In summary, our preliminary preclinical study first showed that the adoptive transfer of a low-dose antigen-specific Tregs efficiently ameliorated EAE symptoms or pathological severity without causing obvious adverse events, and these cells might promote tissue repair and regeneration via the upregulation of CCN3 in the CNS. Hence our findings, to a large extent, confirm the good safety and efficacy of this approach in the treatment of murine EAE and further support the potential use of this ACT approach in MS treatment.
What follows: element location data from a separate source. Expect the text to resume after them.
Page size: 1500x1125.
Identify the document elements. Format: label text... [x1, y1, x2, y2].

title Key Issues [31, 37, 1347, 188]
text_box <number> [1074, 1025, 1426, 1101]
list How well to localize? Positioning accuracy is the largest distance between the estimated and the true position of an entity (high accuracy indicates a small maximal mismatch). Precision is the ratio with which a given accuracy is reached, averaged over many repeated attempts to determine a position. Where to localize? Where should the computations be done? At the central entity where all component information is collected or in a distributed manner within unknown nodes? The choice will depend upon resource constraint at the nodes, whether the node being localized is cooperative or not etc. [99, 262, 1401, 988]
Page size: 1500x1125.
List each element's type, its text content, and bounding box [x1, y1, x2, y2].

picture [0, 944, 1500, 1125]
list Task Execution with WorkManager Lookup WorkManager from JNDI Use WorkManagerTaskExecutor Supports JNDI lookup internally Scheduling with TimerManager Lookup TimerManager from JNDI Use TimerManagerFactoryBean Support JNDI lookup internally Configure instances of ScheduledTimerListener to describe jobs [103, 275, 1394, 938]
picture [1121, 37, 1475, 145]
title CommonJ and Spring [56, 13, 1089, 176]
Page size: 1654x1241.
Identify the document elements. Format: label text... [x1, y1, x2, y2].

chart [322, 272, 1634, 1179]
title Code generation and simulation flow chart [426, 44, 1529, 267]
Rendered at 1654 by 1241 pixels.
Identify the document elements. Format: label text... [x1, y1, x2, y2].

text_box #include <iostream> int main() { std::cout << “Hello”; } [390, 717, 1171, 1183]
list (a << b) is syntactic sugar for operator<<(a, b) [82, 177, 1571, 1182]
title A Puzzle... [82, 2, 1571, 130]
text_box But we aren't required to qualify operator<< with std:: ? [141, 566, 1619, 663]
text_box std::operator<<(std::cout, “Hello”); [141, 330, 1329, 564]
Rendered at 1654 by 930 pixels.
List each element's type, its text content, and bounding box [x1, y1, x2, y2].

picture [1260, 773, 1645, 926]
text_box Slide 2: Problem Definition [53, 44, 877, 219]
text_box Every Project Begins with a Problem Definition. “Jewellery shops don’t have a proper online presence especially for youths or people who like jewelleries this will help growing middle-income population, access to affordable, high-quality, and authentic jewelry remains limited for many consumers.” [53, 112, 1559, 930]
An obvious limitation of this study was the limited sample size, and this study did not select different dosages of Tregs or fully elucidate the possible mechanism by which Tregs function in the treatment of EAE. Future investigations using a larger sample size or even clinical trials would help pave the way for the development of this approach into a viable treatment option for MS.